• _PROMPT_
An exact copy of the data is required, with no pictures in it.

::: DATASET RECORDS :::

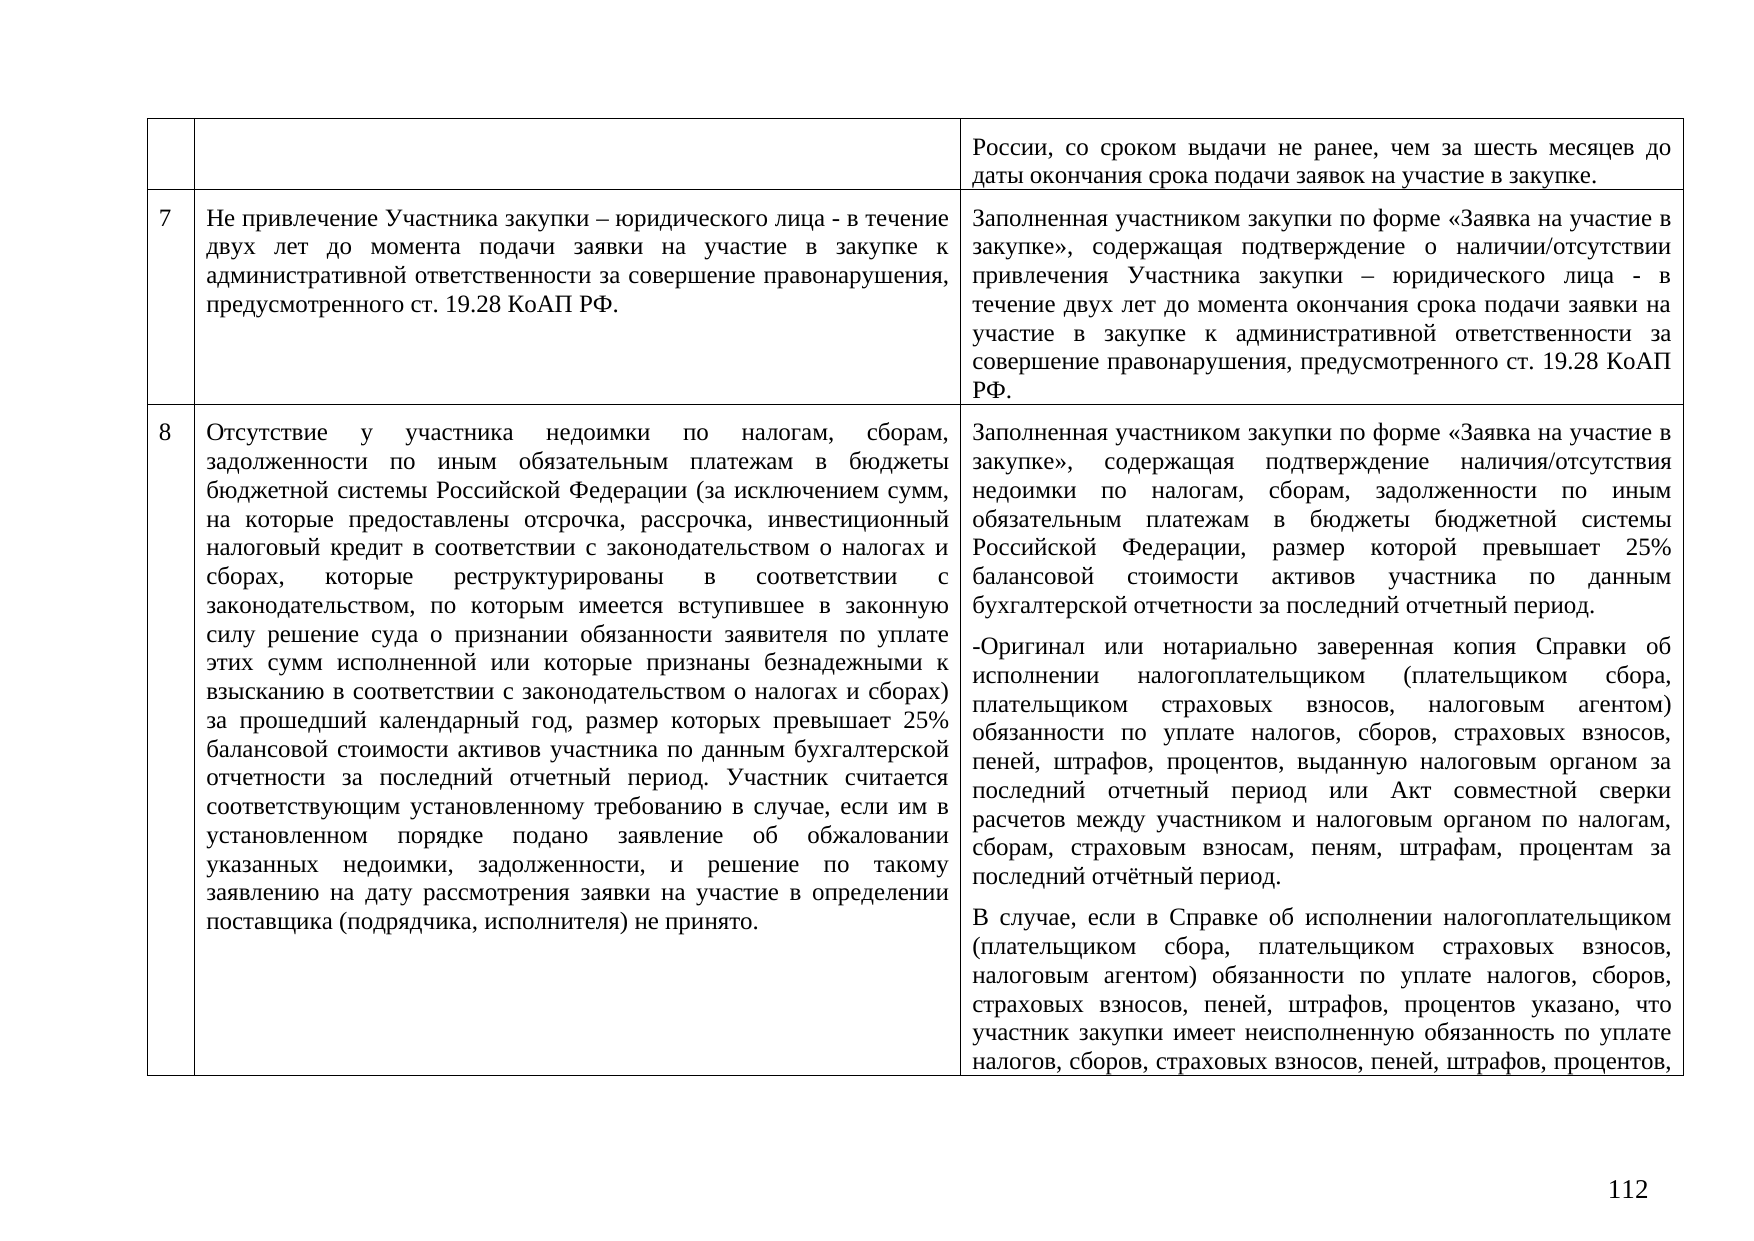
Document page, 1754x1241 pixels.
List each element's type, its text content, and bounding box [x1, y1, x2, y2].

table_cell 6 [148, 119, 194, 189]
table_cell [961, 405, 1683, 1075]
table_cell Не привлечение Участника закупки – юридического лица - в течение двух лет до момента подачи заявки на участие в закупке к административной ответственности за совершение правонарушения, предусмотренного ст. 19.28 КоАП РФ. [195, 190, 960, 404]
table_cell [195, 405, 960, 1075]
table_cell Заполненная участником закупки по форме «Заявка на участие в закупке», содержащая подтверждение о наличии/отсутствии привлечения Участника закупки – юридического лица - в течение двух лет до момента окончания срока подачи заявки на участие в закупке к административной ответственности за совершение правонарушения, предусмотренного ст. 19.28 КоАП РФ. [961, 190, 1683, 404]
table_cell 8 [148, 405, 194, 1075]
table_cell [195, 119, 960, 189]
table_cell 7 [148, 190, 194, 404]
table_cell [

:::

• _SOLVED EXERCISE_
Document page, 1754x1241 pixels.
List each element's type, its text content, and bounding box [x1, y1, x2, y2].

table_cell 6 [148, 119, 194, 189]
table_cell [961, 405, 1683, 1075]
table_cell Не привлечение Участника закупки – юридического лица - в течение двух лет до момента подачи заявки на участие в закупке к административной ответственности за совершение правонарушения, предусмотренного ст. 19.28 КоАП РФ. [195, 190, 960, 404]
table_cell [195, 405, 960, 1075]
table_cell Заполненная участником закупки по форме «Заявка на участие в закупке», содержащая подтверждение о наличии/отсутствии привлечения Участника закупки – юридического лица - в течение двух лет до момента окончания срока подачи заявки на участие в закупке к административной ответственности за совершение правонарушения, предусмотренного ст. 19.28 КоАП РФ. [961, 190, 1683, 404]
table_cell 8 [148, 405, 194, 1075]
table_cell [195, 119, 960, 189]
table_cell 7 [148, 190, 194, 404]
table_cell [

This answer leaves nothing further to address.